■ Job item
Please copy out all of the material below word for word, leaving out the pictures.

══ Material provided

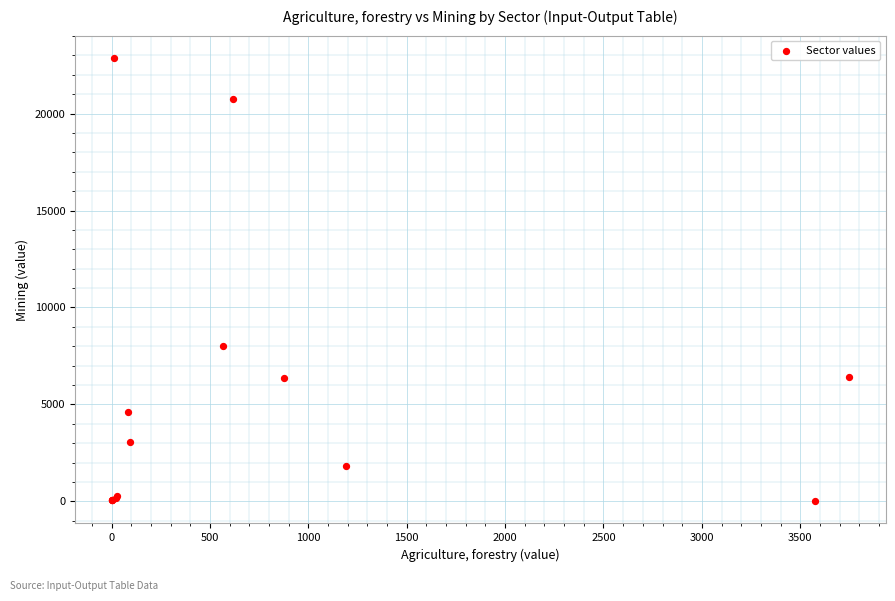

What Y value in the scatter plot is closest to 11438?

8022.0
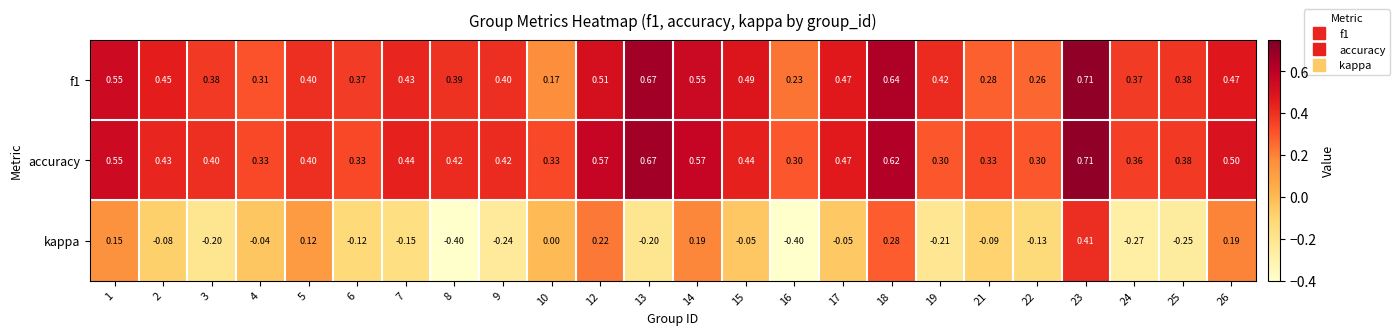

How many series are shown in this chart?

3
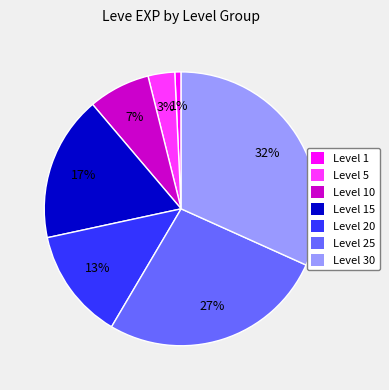

To the nearest percent, what is the average slice percentage?

14%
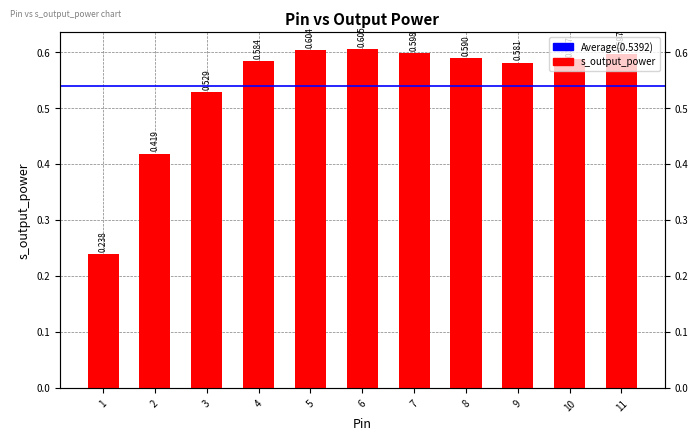

Rank the categories by value from highest to lowest.

6, 5, 7, 11, 8, 10, 4, 9, 3, 2, 1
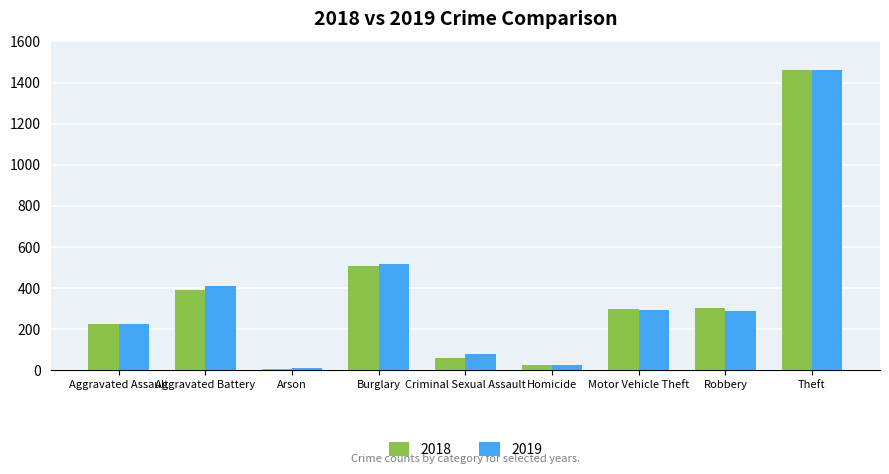

How many groups of bars are there?

9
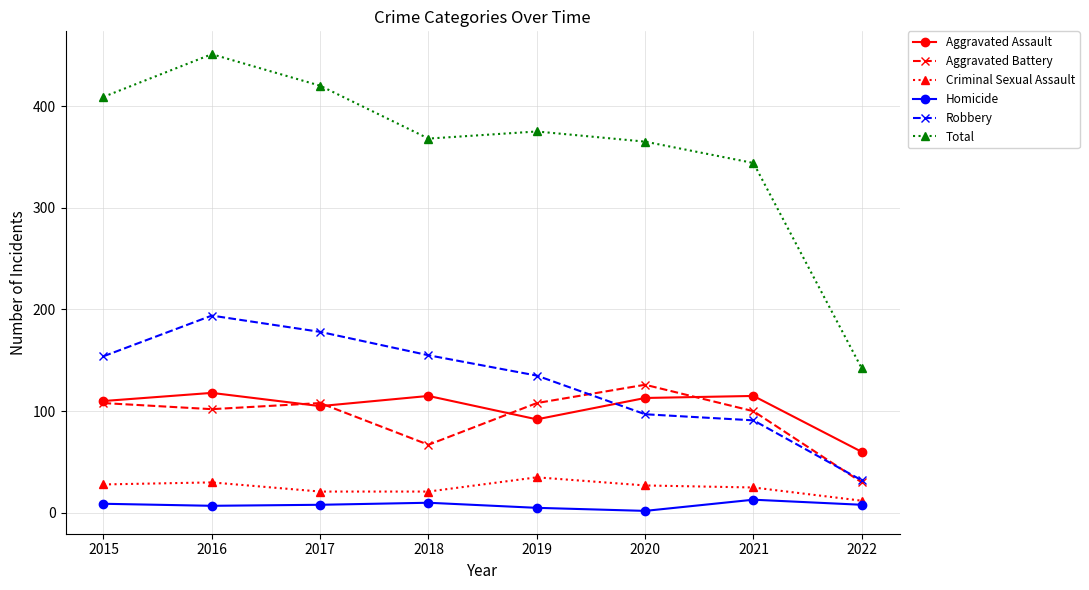

What is the lowest value of the Aggravated Battery series?

30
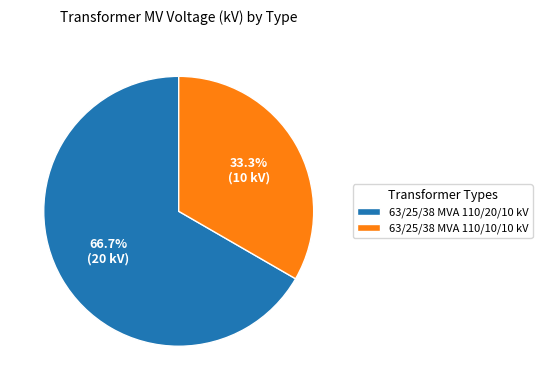

To the nearest percent, what is the difference between the largest and smallest slice percentages?

33%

════

■ Exercise result
What Y value in the scatter plot is closest to 11438?

8022.0

How many series are shown in this chart?

3

To the nearest percent, what is the average slice percentage?

14%

Rank the categories by value from highest to lowest.

6, 5, 7, 11, 8, 10, 4, 9, 3, 2, 1

How many groups of bars are there?

9

What is the lowest value of the Aggravated Battery series?

30

To the nearest percent, what is the difference between the largest and smallest slice percentages?

33%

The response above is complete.